A quelles conditions le lyrisme est-il possible ? On le dit aujourd'hui " de retour ". Dans la prose, comme dans les vers, il revient, il insiste. Turbulent, aggravé par l'époque, désireux d'en découdre. Pourtant plus larvaire que sublime. Se déguisant volontiers en ses contraires : le vulgaire et le prosaïque. Mordu par l'ironie, mécréant, équivoque, prompt à se fourvoyer.

Le lyrisme se prête à toutes les mésententes. Toutes les malversations pourrait-on dire.
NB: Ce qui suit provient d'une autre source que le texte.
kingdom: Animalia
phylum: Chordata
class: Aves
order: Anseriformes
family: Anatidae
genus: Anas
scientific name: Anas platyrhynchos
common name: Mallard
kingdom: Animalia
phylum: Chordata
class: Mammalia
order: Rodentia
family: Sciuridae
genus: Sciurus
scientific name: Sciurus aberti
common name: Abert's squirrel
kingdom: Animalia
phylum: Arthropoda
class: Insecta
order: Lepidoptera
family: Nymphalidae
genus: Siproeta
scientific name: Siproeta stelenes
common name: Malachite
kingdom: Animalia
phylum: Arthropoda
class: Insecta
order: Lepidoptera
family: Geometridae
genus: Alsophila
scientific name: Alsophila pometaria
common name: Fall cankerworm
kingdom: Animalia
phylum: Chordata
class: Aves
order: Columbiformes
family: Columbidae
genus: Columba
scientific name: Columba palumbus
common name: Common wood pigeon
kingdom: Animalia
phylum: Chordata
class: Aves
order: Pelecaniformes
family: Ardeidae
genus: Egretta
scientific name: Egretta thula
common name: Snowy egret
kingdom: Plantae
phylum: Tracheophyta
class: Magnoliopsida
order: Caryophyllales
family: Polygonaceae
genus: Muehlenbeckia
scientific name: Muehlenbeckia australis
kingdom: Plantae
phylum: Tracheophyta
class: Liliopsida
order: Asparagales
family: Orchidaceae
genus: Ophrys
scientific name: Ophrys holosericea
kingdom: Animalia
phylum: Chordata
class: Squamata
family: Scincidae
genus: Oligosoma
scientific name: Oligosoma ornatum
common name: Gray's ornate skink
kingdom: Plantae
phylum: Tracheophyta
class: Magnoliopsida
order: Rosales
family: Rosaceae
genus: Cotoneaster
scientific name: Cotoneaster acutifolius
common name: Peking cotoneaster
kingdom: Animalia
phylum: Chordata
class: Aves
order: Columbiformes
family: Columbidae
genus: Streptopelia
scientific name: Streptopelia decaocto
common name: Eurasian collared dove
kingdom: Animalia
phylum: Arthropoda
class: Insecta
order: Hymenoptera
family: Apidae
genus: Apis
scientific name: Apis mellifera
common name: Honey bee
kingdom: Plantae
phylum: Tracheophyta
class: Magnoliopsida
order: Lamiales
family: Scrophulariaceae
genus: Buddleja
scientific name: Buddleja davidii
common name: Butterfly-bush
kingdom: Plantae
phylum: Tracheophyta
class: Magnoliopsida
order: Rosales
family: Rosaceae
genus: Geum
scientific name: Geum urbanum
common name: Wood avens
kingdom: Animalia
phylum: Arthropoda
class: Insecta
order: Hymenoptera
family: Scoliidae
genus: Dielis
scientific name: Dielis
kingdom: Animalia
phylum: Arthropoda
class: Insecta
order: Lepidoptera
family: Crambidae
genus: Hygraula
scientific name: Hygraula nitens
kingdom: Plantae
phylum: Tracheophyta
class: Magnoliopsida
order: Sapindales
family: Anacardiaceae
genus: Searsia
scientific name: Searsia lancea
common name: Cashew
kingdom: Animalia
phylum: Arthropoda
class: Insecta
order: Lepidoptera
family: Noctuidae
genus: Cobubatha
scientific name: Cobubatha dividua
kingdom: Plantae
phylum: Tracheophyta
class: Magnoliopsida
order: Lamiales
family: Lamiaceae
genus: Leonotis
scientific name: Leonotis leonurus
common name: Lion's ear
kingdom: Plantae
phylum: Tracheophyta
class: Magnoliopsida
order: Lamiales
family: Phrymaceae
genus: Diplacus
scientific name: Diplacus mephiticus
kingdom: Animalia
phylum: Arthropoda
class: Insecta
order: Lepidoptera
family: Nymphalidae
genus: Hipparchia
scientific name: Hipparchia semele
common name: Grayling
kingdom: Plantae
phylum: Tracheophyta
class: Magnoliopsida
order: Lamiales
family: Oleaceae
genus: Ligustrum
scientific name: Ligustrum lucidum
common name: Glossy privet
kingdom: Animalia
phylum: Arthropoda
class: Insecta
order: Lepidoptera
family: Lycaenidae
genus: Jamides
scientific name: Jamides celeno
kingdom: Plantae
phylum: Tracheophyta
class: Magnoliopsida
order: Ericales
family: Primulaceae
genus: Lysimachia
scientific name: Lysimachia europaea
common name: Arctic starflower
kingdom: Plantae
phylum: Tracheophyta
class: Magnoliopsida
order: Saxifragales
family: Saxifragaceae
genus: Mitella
Puisque à travers lui s'amplifient le dérangement de la poésie et la culpabilité du poète. Ce pourquoi le philosophe fut tenté de le chasser de la cité : culte des images, soif inextinguible " d'autre chose ", emportement, fièvre de tout dire. Dans ses excès et ses leurres, le lyrisme est le nom d'une maladie de la parole. Le nom de ce sur quoi la poésie se fonde, et de ce à quoi il lui faut résister. De ce pour quoi elle cherche une issue. De ce qui sans elle resterait lettre morte.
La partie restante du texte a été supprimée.